Qitong Gao, Ge Gao, Min Chi, Miroslav Pajic
Paper can be found at https://arxiv.org/abs/2301.12056. Accepted to ICLR '23.
Contact: qitong.gao@duke.edu
If you find our work and code useful, please consider cite the paper
@inproceedings{
gao2023variational,
title={Variational Latent Branching Model for Off-Policy Evaluation},
author={Qitong Gao and Ge Gao and Min Chi and Miroslav Pajic},
booktitle={International Conference on Learning Representations},
year={2023},
url={https://arxiv.org/abs/2301.12056}
}
ATTENTION
Some of the data and checkpoints we uploaded require to be downloaded with Git Large File Storage, i.e., git-lfs
.
To install git-lfs
, follow the instructions on https://github.com/git-lfs/git-lfs.
Once it is installed, make sure to clone this repository by running
git lfs clone https://github.com/gaoqitong/vlbm.git
or
git lfs clone git@github.com:gaoqitong/vlbm.git
This folder contain the codes for training and evaluating variational latent branching models (VLBMs).
Specifically, we provided two examples for training and evaluating (with model checkpoints provided) VLBM using the halfcheetah and walker2d environments, as halfcheetah will always run through a total of 1,000 time steps and walker2d may terminiate an episode early if the states meet specific critera.
Mujoco version: 2.1.0
Python requirements:
Python 3.7
tensorflow 1.15.1
tensorflow-probability 0.8.0
mujoco-py 2.0.2.13
dm-control 0.0.322773188
gym 0.21.0
numpy 1.21.5
pandas 1.3.5
d4rl 1.1
We provide two scripts for training VLBMs, i.e.,
train_vlbm.py
train_vlbm_for_envs_with_early_termination.py
The first one is used to train VLBM on offline datasets over Halfcheetah, which do not involve early termination of episodes.
The second script is used for environments that consider early termination, including Ant, Hopper, Walker2d.

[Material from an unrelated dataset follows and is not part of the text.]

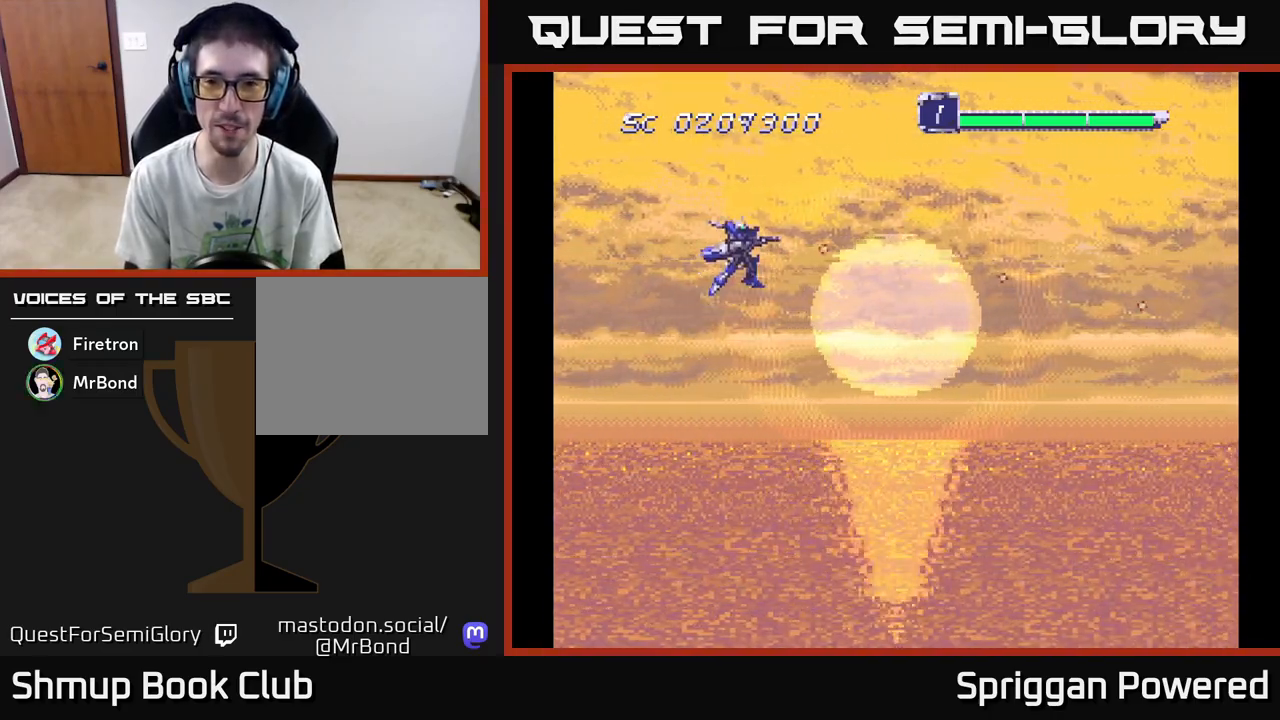
{"buttons": ["A", "DPAD_DOWN"], "events": [[83, "DPAD_UP", "up"], [100, "A", "up"], [117, "DPAD_DOWN", "down"], [183, "A", "down"], [300, "A", "up"], [400, "A", "down"]]}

For example, to train on Halfcheetah-medium-expert
python train_vlbm.py -env halfcheetah-medium-expert-v2
To train on Ant/Hopper/Walker2d-medium-expert
python train_vlbm_for_envs_with_early_termination.py -env <ant/hopper/walker2d>-medium-expert-v2
[options]
-env str "Choose environment following <env>-<dataset>-v2"
-no_gpu bool "Train w/o using GPUs"
-gpu int "Select which GPU to use DEFAULT=0"
-lr float "Set learning rate for training VLBM DEFAULT=0.0001"
-decay_step int "Set exponential decay step DEFAULT=1000"
-decay_rate float "Set exponential decay rate DEFAULT=0.997"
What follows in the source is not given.